(Dataset begins)

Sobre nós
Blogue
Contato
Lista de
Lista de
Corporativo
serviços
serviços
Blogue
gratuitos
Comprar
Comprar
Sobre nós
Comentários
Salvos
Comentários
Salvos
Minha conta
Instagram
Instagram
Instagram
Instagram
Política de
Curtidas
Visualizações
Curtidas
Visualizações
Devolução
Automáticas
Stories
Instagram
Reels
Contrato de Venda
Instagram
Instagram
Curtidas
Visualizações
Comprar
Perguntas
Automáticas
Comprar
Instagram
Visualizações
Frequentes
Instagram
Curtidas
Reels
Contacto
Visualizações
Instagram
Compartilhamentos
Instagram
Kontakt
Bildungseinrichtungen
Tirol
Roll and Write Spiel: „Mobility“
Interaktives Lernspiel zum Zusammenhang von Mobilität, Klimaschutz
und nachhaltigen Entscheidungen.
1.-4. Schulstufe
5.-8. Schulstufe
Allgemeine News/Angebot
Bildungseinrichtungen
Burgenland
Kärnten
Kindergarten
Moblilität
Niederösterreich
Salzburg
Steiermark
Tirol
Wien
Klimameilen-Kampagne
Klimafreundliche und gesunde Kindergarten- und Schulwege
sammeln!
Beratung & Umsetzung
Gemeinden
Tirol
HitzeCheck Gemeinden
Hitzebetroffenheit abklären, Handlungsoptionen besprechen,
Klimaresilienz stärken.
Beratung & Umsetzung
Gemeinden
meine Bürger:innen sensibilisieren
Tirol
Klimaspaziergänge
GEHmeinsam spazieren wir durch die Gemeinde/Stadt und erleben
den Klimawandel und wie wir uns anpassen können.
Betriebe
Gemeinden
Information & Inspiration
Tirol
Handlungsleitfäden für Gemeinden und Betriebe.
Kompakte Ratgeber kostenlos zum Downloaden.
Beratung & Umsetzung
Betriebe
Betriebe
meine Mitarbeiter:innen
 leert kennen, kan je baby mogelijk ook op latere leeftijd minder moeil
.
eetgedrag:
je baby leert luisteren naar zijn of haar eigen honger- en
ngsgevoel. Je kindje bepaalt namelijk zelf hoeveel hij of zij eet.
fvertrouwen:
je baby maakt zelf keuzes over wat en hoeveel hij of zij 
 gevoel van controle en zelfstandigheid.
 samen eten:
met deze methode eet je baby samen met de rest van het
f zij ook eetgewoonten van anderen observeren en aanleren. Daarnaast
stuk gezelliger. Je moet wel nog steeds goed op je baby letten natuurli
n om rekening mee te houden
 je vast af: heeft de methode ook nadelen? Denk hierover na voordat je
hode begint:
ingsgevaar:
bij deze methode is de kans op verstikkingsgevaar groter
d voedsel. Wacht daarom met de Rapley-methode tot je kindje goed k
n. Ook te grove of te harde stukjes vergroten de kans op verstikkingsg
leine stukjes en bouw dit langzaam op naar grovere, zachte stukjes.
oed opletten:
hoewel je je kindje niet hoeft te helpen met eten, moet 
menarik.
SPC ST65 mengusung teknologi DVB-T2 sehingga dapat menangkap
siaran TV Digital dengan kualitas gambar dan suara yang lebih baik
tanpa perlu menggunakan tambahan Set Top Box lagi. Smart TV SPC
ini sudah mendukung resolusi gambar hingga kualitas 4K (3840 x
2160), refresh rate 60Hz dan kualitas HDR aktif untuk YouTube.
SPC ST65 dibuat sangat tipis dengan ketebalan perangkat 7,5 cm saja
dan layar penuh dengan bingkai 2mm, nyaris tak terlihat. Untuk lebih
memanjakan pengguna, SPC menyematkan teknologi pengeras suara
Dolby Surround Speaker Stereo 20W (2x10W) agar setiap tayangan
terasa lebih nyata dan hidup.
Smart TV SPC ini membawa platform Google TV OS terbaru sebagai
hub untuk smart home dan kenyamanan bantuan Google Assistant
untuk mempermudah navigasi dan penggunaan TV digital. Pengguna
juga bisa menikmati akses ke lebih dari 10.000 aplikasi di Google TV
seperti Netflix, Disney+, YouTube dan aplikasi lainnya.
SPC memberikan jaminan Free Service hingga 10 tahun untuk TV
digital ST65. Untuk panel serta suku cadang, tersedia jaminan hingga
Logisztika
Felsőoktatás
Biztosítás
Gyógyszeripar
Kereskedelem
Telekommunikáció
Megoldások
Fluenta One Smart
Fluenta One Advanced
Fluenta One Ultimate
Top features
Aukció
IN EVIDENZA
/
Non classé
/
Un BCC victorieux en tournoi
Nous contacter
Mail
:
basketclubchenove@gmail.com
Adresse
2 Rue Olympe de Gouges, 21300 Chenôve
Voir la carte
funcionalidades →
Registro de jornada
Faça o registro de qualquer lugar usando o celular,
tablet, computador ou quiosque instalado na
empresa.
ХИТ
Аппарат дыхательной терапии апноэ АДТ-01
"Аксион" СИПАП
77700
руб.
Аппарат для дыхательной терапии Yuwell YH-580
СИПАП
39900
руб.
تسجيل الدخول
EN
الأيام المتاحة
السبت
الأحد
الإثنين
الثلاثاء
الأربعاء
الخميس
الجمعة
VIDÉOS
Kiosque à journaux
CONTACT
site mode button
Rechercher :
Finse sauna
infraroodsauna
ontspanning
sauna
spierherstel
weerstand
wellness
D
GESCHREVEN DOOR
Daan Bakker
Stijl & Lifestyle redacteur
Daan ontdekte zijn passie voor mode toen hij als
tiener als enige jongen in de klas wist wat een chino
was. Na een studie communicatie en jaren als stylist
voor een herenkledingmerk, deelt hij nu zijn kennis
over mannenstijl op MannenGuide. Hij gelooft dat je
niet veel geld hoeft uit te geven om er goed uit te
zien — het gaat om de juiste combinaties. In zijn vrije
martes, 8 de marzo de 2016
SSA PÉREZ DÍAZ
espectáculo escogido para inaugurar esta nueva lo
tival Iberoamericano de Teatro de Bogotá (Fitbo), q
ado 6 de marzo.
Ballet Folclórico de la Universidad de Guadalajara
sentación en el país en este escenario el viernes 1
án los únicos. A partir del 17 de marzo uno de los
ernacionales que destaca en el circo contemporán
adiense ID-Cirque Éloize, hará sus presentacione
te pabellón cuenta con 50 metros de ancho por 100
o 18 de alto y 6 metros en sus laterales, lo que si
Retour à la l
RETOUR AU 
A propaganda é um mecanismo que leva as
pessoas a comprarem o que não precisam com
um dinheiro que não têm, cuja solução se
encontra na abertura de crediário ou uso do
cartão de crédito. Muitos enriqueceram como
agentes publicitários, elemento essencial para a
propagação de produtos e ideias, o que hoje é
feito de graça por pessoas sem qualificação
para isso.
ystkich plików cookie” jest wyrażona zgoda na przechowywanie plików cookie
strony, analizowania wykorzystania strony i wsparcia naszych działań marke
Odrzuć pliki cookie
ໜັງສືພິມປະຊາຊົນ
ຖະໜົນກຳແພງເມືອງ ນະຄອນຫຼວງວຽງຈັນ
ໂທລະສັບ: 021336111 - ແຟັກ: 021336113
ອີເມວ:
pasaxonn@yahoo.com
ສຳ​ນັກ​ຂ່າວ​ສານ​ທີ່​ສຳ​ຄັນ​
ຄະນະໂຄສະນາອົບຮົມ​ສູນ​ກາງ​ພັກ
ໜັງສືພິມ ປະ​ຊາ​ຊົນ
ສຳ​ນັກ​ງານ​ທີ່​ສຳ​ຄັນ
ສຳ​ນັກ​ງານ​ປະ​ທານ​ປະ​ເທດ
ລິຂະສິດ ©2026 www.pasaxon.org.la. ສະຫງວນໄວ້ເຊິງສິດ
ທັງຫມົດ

(Dataset ends)

__Exercise directions__. Each line above is to be repeated exactly.

__Your solution__.
Sobre nós
Blogue
Contato
Lista de
Lista de
Corporativo
serviços
serviços
Blogue
gratuitos
Comprar
Comprar
Sobre nós
Comentários
Salvos
Comentários
Salvos
Minha conta
Instagram
Instagram
Instagram
Instagram
Política de
Curtidas
Visualizações
Curtidas
Visualizações
Devolução
Automáticas
Stories
Instagram
Reels
Contrato de Venda
Instagram
Instagram
Curtidas
Visualizações
Comprar
Perguntas
Automáticas
Comprar
Instagram
Visualizações
Frequentes
Instagram
Curtidas
Reels
Contacto
Visualizações
Instagram
Compartilhamentos
Instagram
Kontakt
Bildungseinrichtungen
Tirol
Roll and Write Spiel: „Mobility“
Interaktives Lernspiel zum Zusammenhang von Mobilität, Klimaschutz
und nachhaltigen Entscheidungen.
1.-4. Schulstufe
5.-8. Schulstufe
Allgemeine News/Angebot
Bildungseinrichtungen
Burgenland
Kärnten
Kindergarten
Moblilität
Niederösterreich
Salzburg
Steiermark
Tirol
Wien
Klimameilen-Kampagne
Klimafreundliche und gesunde Kindergarten- und Schulwege
sammeln!
Beratung & Umsetzung
Gemeinden
Tirol
HitzeCheck Gemeinden
Hitzebetroffenheit abklären, Handlungsoptionen besprechen,
Klimaresilienz stärken.
Beratung & Umsetzung
Gemeinden
meine Bürger:innen sensibilisieren
Tirol
Klimaspaziergänge
GEHmeinsam spazieren wir durch die Gemeinde/Stadt und erleben
den Klimawandel und wie wir uns anpassen können.
Betriebe
Gemeinden
Information & Inspiration
Tirol
Handlungsleitfäden für Gemeinden und Betriebe.
Kompakte Ratgeber kostenlos zum Downloaden.
Beratung & Umsetzung
Betriebe
Betriebe
meine Mitarbeiter:innen
 leert kennen, kan je baby mogelijk ook op latere leeftijd minder moeil
.
eetgedrag:
je baby leert luisteren naar zijn of haar eigen honger- en
ngsgevoel. Je kindje bepaalt namelijk zelf hoeveel hij of zij eet.
fvertrouwen:
je baby maakt zelf keuzes over wat en hoeveel hij of zij 
 gevoel van controle en zelfstandigheid.
 samen eten:
met deze methode eet je baby samen met de rest van het
f zij ook eetgewoonten van anderen observeren en aanleren. Daarnaast
stuk gezelliger. Je moet wel nog steeds goed op je baby letten natuurli
n om rekening mee te houden
 je vast af: heeft de methode ook nadelen? Denk hierover na voordat je
hode begint:
ingsgevaar:
bij deze methode is de kans op verstikkingsgevaar groter
d voedsel. Wacht daarom met de Rapley-methode tot je kindje goed k
n. Ook te grove of te harde stukjes vergroten de kans op verstikkingsg
leine stukjes en bouw dit langzaam op naar grovere, zachte stukjes.
oed opletten:
hoewel je je kindje niet hoeft te helpen met eten, moet 
menarik.
SPC ST65 mengusung teknologi DVB-T2 sehingga dapat menangkap
siaran TV Digital dengan kualitas gambar dan suara yang lebih baik
tanpa perlu menggunakan tambahan Set Top Box lagi. Smart TV SPC
ini sudah mendukung resolusi gambar hingga kualitas 4K (3840 x
2160), refresh rate 60Hz dan kualitas HDR aktif untuk YouTube.
SPC ST65 dibuat sangat tipis dengan ketebalan perangkat 7,5 cm saja
dan layar penuh dengan bingkai 2mm, nyaris tak terlihat. Untuk lebih
memanjakan pengguna, SPC menyematkan teknologi pengeras suara
Dolby Surround Speaker Stereo 20W (2x10W) agar setiap tayangan
terasa lebih nyata dan hidup.
Smart TV SPC ini membawa platform Google TV OS terbaru sebagai
hub untuk smart home dan kenyamanan bantuan Google Assistant
untuk mempermudah navigasi dan penggunaan TV digital. Pengguna
juga bisa menikmati akses ke lebih dari 10.000 aplikasi di Google TV
seperti Netflix, Disney+, YouTube dan aplikasi lainnya.
SPC memberikan jaminan Free Service hingga 10 tahun untuk TV
digital ST65. Untuk panel serta suku cadang, tersedia jaminan hingga
Logisztika
Felsőoktatás
Biztosítás
Gyógyszeripar
Kereskedelem
Telekommunikáció
Megoldások
Fluenta One Smart
Fluenta One Advanced
Fluenta One Ultimate
Top features
Aukció
IN EVIDENZA
/
Non classé
/
Un BCC victorieux en tournoi
Nous contacter
Mail
:
basketclubchenove@gmail.com
Adresse
2 Rue Olympe de Gouges, 21300 Chenôve
Voir la carte
funcionalidades →
Registro de jornada
Faça o registro de qualquer lugar usando o celular,
tablet, computador ou quiosque instalado na
empresa.
ХИТ
Аппарат дыхательной терапии апноэ АДТ-01
"Аксион" СИПАП
77700
руб.
Аппарат для дыхательной терапии Yuwell YH-580
СИПАП
39900
руб.
تسجيل الدخول
EN
الأيام المتاحة
السبت
الأحد
الإثنين
الثلاثاء
الأربعاء
الخميس
الجمعة
VIDÉOS
Kiosque à journaux
CONTACT
site mode button
Rechercher :
Finse sauna
infraroodsauna
ontspanning
sauna
spierherstel
weerstand
wellness
D
GESCHREVEN DOOR
Daan Bakker
Stijl & Lifestyle redacteur
Daan ontdekte zijn passie voor mode toen hij als
tiener als enige jongen in de klas wist wat een chino
was. Na een studie communicatie en jaren als stylist
voor een herenkledingmerk, deelt hij nu zijn kennis
over mannenstijl op MannenGuide. Hij gelooft dat je
niet veel geld hoeft uit te geven om er goed uit te
zien — het gaat om de juiste combinaties. In zijn vrije
martes, 8 de marzo de 2016
SSA PÉREZ DÍAZ
espectáculo escogido para inaugurar esta nueva lo
tival Iberoamericano de Teatro de Bogotá (Fitbo), q
ado 6 de marzo.
Ballet Folclórico de la Universidad de Guadalajara
sentación en el país en este escenario el viernes 1
án los únicos. A partir del 17 de marzo uno de los
ernacionales que destaca en el circo contemporán
adiense ID-Cirque Éloize, hará sus presentacione
te pabellón cuenta con 50 metros de ancho por 100
o 18 de alto y 6 metros en sus laterales, lo que si
Retour à la l
RETOUR AU 
A propaganda é um mecanismo que leva as
pessoas a comprarem o que não precisam com
um dinheiro que não têm, cuja solução se
encontra na abertura de crediário ou uso do
cartão de crédito. Muitos enriqueceram como
agentes publicitários, elemento essencial para a
propagação de produtos e ideias, o que hoje é
feito de graça por pessoas sem qualificação
para isso.
ystkich plików cookie” jest wyrażona zgoda na przechowywanie plików cookie
strony, analizowania wykorzystania strony i wsparcia naszych działań marke
Odrzuć pliki cookie
ໜັງສືພິມປະຊາຊົນ
ຖະໜົນກຳແພງເມືອງ ນະຄອນຫຼວງວຽງຈັນ
ໂທລະສັບ: 021336111 - ແຟັກ: 021336113
ອີເມວ:
pasaxonn@yahoo.com
ສຳ​ນັກ​ຂ່າວ​ສານ​ທີ່​ສຳ​ຄັນ​
ຄະນະໂຄສະນາອົບຮົມ​ສູນ​ກາງ​ພັກ
ໜັງສືພິມ ປະ​ຊາ​ຊົນ
ສຳ​ນັກ​ງານ​ທີ່​ສຳ​ຄັນ
ສຳ​ນັກ​ງານ​ປະ​ທານ​ປະ​ເທດ
ລິຂະສິດ ©2026 www.pasaxon.org.la. ສະຫງວນໄວ້ເຊິງສິດ
ທັງຫມົດ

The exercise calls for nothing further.